More important to keep in mind is that the vast, vast majority of intelligence in our world is much dumber than people. If you’re expecting greater than human intelligence as your baseline, you’re going to have a wildly different definition than the rest of the world.

FooBarrington,

For example,
earlier this week I saw a post on Lemmy,
where a LLM suggested to a user to uninstall a package, which would definitely have broken his Linux distro.

Colleagues of mine have also recommended me uninstalling required system packages. Does that mean my colleagues aren’t intelligent/conscious? That humans in general aren’t?

Rikj000,
@Rikj000@discuss.tchncs.de avatar

That humans in general aren’t?

After working 2 years on an open source ML project, I can confidently say that yes, on average, lights aint that bright sadly.

alien,

It really depends on how you define the term. In the tech world AI is used as a general term to describe many sorts of generative and predictive models. At one point in time you could’ve called a machine that can solve arithmetic problems “AI” and now here we are, Feels like the goalpost gets moved further every time we get close so I guess we’ll never have “true” AI?

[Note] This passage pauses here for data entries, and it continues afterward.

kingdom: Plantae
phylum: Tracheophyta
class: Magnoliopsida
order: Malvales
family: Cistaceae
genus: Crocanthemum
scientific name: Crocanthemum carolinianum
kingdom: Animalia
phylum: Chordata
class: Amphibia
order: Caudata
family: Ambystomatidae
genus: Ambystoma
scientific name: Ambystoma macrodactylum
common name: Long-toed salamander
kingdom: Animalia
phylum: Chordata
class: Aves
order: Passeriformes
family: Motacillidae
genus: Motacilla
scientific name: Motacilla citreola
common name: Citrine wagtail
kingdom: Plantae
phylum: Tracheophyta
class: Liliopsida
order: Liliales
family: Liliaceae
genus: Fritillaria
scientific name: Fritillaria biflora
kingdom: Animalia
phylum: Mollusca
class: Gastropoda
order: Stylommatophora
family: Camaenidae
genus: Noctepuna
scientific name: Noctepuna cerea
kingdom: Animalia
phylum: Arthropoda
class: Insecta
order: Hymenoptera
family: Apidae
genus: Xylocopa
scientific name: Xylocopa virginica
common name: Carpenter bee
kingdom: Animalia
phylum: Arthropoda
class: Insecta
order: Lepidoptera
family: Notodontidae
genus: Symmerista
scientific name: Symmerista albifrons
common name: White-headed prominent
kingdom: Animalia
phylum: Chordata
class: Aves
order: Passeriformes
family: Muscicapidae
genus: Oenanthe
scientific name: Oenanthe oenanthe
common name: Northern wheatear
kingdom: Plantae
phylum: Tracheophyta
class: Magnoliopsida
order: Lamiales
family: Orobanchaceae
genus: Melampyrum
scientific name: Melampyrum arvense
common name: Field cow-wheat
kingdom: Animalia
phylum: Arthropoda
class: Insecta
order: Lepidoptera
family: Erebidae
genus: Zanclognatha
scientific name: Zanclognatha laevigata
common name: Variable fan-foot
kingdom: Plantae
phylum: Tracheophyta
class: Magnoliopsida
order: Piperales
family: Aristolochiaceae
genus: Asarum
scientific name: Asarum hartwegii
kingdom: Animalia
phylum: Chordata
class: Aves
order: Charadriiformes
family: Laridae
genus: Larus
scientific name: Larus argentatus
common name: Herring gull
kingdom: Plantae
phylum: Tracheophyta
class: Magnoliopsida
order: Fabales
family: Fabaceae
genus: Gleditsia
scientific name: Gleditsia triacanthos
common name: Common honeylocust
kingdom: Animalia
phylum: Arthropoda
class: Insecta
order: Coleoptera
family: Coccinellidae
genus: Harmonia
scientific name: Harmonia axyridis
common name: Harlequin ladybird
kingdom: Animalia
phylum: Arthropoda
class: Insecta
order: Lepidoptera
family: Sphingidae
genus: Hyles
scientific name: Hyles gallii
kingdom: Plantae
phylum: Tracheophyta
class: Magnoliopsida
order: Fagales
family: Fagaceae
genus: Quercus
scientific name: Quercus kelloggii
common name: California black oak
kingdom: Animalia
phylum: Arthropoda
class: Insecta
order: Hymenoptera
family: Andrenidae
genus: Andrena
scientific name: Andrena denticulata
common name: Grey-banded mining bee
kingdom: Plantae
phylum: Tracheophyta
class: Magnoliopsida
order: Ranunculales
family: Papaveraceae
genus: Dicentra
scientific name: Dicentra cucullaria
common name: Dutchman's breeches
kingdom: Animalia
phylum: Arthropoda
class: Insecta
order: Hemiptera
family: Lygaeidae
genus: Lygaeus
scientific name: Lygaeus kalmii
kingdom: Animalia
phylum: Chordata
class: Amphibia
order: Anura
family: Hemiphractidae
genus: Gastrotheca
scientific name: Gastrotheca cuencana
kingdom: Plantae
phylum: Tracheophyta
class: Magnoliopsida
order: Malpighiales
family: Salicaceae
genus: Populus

So, the point is, what is AI for you?

vodkasolution,

Adobe Illustrator

alien,

hahaha couldn’t resist huh?

angstylittlecatboy,

I’m agitated that people got the impression “AI” referred specifically to human-level intelligence.

Like, before the LLM boom it was uncontroversial to refer to the bots in video games as “AI.” Now it gets comments like this.

Paradachshund,

I’ve the that confusion, too. I saw someone saying AI shouldn’t be controversial because we’ve already had AI in video games for years. It’s a broad and blanket term encompassing many different technologies, but people act like it all means the same thing.